Sound of Metal recensione film di Darius Marder con Riz Ahmed, Olivia Cooke, Mathieu Amalric, Lauren Ridloff e Paul Raci
Intenso e tragicamente reale Sound of Metal racconta la discesa verso gli inferi della disabilità di un batterista metal che perde interamente l’udito da un giorno all’altro. L’Idea originale di Derek Cianfrance, regista di Blue Valentine (2010) affetto e quindi ispirato dal suo problema di acufene, viene egregiamente portata su pellicola dall’amico Darius Marder, che con questa opera prima da cineasta fa subito centro, raccontando una tematica drammatica con empatia ed emozione ma senza renderla tristemente patetica.
Il regista decide di farlo attraverso le orecchie di Ruben, musicista heavy metal che improvvisamente si vede sconvolgere la vita, lavorativa e non, dalla tragica perdita dell’udito. Interpretato egregiamente da Riz Ahmed, di cui si era notata la bravura al fianco di Jake Gyllenhaal ne Lo sciacallo – Nightcrawler (2014), l’ormai sordo batterista si trova a dover combattere con i demoni passati di una ex tossicodipendenza che si riaffacciano con il presentarsi di questo nuovo handicap fisico che lo colpisce soprattutto psicologicamente, quando si trova costretto ad interrompere il tour insieme alla sua fidanzata Louise, un’altrettanto brava Olivia Cooke.
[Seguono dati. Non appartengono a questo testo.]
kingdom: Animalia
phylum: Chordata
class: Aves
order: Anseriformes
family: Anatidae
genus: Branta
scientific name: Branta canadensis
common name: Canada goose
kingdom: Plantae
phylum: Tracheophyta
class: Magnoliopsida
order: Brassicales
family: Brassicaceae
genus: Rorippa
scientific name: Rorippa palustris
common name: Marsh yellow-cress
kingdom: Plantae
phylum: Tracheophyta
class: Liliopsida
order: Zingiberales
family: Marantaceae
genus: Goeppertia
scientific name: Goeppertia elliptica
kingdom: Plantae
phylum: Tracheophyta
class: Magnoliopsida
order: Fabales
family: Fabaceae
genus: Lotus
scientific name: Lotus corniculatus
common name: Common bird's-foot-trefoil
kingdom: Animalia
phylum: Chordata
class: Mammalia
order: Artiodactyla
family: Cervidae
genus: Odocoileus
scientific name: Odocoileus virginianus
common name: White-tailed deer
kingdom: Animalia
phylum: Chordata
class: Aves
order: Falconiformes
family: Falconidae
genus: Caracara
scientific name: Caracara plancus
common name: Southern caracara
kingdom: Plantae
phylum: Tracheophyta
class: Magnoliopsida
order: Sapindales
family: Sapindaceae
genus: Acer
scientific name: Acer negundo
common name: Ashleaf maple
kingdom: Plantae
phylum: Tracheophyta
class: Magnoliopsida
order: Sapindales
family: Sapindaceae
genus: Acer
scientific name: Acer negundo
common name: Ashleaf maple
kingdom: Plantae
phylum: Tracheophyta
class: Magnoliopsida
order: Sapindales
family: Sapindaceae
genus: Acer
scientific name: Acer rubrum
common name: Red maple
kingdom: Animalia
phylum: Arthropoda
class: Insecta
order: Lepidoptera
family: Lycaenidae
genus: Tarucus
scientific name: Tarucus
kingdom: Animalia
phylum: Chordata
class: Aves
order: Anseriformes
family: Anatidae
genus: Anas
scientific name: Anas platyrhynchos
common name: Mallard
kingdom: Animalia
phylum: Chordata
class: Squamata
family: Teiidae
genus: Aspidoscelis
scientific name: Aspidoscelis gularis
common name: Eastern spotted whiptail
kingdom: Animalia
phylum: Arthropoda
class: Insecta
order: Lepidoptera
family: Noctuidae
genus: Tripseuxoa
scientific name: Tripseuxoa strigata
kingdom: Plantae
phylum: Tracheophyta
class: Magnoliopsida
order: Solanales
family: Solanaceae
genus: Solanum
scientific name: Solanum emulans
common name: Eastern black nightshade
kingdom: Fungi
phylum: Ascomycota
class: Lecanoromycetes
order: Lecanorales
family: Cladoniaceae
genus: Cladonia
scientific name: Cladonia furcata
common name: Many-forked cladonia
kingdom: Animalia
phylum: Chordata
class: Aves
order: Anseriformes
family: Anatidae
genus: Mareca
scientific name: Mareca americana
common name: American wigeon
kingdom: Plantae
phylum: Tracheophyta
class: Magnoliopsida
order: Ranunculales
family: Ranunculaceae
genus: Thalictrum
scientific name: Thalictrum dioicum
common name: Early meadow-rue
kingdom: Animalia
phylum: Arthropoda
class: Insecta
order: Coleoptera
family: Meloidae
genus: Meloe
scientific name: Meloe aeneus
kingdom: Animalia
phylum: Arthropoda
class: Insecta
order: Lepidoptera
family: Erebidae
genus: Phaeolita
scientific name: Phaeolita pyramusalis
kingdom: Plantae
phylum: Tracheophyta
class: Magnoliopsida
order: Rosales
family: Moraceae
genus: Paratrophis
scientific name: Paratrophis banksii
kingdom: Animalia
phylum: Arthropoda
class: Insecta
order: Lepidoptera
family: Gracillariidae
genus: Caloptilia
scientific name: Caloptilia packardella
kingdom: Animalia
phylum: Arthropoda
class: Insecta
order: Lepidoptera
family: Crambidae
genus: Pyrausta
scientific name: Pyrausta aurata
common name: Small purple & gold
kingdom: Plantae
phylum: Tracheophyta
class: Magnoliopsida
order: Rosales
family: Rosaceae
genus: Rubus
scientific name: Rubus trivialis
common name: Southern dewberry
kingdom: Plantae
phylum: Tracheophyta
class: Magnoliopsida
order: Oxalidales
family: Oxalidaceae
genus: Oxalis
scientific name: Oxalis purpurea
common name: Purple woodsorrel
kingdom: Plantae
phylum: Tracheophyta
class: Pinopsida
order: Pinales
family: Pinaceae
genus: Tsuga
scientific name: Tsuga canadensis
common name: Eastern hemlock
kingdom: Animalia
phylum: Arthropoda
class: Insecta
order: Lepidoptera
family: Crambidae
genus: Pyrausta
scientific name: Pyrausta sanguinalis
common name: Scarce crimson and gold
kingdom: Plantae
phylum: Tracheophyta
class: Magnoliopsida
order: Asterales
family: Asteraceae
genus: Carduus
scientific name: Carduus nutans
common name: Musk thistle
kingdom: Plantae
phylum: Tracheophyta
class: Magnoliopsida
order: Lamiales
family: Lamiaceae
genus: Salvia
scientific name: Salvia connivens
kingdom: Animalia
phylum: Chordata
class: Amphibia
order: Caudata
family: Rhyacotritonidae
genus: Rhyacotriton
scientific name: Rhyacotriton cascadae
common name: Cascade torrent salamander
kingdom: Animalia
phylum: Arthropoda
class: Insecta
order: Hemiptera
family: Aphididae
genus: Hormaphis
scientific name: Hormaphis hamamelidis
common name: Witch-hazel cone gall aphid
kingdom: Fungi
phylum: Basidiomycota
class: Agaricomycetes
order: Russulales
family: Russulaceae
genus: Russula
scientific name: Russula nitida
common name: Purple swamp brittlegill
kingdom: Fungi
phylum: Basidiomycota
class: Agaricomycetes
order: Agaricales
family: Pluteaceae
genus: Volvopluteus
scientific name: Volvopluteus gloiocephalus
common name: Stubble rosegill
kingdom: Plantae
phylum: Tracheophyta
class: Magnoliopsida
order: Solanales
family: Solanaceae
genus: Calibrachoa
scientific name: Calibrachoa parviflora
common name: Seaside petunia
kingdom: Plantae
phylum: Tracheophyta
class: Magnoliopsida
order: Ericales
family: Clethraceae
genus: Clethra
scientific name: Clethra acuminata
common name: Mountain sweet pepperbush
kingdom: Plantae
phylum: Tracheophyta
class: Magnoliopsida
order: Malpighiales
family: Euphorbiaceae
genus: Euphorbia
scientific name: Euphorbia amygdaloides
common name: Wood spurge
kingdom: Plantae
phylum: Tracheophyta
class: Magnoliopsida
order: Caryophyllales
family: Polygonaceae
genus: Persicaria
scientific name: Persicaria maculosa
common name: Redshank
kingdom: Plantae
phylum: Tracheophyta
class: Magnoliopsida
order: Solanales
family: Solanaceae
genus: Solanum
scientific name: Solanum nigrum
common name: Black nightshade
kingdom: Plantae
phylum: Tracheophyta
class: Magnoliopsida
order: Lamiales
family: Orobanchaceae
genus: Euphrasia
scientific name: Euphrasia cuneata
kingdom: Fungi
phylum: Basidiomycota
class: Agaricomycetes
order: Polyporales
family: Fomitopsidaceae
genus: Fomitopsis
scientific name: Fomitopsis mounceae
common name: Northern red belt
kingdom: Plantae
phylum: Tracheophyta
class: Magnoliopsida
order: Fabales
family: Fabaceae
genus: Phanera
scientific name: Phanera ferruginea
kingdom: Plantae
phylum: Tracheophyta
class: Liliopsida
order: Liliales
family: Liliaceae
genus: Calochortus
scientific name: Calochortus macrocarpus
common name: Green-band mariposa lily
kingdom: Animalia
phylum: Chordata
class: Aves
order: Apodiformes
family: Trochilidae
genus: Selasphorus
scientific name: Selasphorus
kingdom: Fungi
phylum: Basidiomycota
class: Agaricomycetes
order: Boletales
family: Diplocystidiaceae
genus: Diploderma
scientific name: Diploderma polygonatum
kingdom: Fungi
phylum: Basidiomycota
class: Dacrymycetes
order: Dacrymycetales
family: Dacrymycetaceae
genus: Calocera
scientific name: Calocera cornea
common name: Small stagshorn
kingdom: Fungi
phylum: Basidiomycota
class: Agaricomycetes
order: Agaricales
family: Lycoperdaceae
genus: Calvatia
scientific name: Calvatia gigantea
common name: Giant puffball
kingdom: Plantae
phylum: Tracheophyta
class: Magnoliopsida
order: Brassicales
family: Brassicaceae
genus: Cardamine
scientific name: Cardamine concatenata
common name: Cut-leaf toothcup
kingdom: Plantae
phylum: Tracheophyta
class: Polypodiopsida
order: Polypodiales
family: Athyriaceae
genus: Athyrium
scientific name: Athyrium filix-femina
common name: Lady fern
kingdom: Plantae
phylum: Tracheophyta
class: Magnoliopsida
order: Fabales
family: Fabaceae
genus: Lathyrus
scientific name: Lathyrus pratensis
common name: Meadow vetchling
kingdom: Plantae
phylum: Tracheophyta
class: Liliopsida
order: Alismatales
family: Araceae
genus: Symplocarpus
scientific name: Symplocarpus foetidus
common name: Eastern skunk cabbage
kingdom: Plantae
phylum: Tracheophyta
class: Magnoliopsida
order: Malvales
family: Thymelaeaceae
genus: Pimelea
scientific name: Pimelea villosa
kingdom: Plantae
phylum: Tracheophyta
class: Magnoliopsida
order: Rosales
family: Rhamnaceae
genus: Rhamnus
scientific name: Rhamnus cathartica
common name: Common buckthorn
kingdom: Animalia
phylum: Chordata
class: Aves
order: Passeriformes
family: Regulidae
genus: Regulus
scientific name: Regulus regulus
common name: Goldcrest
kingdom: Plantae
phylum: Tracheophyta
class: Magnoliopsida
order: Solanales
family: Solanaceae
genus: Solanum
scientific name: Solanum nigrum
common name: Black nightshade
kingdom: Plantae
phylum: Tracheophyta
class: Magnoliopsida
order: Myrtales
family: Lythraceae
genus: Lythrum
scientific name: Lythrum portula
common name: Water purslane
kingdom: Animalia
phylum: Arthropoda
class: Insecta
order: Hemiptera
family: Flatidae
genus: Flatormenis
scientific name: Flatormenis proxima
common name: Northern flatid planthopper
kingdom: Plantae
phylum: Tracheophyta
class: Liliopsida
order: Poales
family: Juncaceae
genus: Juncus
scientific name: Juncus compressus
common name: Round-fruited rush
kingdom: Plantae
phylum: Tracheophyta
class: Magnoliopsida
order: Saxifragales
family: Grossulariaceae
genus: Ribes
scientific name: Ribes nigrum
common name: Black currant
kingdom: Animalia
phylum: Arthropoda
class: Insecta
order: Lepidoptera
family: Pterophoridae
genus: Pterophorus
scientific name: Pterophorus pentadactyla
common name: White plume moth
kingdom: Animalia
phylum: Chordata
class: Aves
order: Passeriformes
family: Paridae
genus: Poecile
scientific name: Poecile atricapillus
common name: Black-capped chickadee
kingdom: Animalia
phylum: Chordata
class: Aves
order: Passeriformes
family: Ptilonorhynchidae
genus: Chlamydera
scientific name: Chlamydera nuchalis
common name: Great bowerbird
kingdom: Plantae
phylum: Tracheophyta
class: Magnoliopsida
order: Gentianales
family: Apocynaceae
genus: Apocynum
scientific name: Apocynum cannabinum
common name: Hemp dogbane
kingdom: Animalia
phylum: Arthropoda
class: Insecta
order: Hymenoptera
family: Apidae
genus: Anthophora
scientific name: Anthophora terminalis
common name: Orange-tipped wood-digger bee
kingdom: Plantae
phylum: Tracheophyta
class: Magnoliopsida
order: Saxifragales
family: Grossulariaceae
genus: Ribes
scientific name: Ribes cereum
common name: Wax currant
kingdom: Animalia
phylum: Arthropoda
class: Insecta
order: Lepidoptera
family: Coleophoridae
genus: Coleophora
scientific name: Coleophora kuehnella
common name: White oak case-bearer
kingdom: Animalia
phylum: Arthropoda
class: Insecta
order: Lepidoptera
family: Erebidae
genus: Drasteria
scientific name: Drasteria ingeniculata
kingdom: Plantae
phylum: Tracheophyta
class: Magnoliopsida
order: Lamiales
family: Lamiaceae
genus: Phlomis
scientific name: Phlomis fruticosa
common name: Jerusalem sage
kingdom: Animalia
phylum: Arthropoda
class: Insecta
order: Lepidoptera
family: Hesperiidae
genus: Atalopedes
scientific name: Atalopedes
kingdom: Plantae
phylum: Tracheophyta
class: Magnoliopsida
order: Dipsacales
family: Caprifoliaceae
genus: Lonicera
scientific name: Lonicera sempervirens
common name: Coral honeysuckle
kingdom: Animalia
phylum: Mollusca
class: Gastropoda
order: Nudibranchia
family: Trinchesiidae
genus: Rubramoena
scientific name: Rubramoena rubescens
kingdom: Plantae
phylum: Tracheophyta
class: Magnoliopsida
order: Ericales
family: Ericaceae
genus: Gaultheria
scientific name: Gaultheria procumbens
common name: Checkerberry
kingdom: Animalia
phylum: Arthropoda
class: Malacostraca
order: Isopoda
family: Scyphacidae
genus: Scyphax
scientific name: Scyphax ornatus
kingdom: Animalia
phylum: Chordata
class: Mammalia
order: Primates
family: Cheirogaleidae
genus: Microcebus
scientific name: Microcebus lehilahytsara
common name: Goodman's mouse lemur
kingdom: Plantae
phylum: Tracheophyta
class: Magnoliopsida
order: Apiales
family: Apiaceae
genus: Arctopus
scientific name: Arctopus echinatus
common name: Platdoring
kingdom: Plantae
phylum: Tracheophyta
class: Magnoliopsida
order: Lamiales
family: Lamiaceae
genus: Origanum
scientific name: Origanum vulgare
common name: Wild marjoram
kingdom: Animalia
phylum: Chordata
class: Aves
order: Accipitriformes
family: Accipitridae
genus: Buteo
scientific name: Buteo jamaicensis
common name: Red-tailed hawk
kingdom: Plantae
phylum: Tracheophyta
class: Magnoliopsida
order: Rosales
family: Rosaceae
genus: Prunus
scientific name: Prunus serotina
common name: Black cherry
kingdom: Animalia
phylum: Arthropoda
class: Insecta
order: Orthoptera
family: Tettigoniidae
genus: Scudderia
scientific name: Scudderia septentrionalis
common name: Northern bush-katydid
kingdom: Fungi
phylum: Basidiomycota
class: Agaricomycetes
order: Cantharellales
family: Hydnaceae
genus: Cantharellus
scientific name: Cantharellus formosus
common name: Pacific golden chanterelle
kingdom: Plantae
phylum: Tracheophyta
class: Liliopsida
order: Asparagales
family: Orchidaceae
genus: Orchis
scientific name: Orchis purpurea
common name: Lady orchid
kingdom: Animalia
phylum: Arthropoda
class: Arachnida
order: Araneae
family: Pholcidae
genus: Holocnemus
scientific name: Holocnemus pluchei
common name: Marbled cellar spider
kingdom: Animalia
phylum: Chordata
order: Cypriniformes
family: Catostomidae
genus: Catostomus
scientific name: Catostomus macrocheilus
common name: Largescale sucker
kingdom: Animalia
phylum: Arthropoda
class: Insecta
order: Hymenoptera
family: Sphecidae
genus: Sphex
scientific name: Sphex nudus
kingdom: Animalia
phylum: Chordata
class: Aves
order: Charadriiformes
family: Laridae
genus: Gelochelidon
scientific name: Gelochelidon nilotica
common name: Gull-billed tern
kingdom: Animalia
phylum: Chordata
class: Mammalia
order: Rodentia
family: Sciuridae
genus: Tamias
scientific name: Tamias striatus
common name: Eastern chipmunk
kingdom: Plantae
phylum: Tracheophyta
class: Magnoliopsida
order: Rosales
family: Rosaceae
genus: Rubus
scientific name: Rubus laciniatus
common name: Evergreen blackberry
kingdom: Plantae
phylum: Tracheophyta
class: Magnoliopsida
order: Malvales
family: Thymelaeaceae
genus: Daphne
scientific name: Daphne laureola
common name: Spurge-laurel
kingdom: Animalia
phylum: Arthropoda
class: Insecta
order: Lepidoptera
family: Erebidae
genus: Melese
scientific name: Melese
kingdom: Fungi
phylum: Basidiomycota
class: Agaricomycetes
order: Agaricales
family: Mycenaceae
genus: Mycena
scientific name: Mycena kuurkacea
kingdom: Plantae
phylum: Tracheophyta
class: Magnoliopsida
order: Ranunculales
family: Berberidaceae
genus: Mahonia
La ragazza, consapevole della gravità della situazione del compagno, lo convince ad unirsi ad una comunità per non udenti gestita da Joe (Paul Raci), un veterano del Vietnam che lo aiuterà non solo a superare le difficoltà quotidiane legate alla nuova invalidità ma ad accettare la sua nuova vita e condizione come definitive.
Il vero ostacolo del protagonista nel superare un evento del genere infatti non sembra di tipo fisico e non riguarda solo la perdita un senso, ma sembra di tipo mentale. Ruben appare bloccato tra la sua vita precedente in giro in camper per gli Stati Uniti con la sua Lou, vita che amava, e quella attuale, che deve imparare ad amare.
La bravura del regista Darius Marder é stata proprio quella di raccontare questo passaggio, la fase transitoria e delicata che Ruben ha dovuto attraversare con sofferenza e solitudine, toccando l’apice nel sottoporsi ad un intervento di impianti uditivi tanto costosi quanto inutili. Fondamentale il lavoro e la scelta del tecnico del suono Nicolas Becker di far “sentire” allo spettatore i nuovi suoni robotici e artificiali, ai quali Ruben rinuncerà lasciando spazio al silenzio di una nuova vita ancora da scoprire.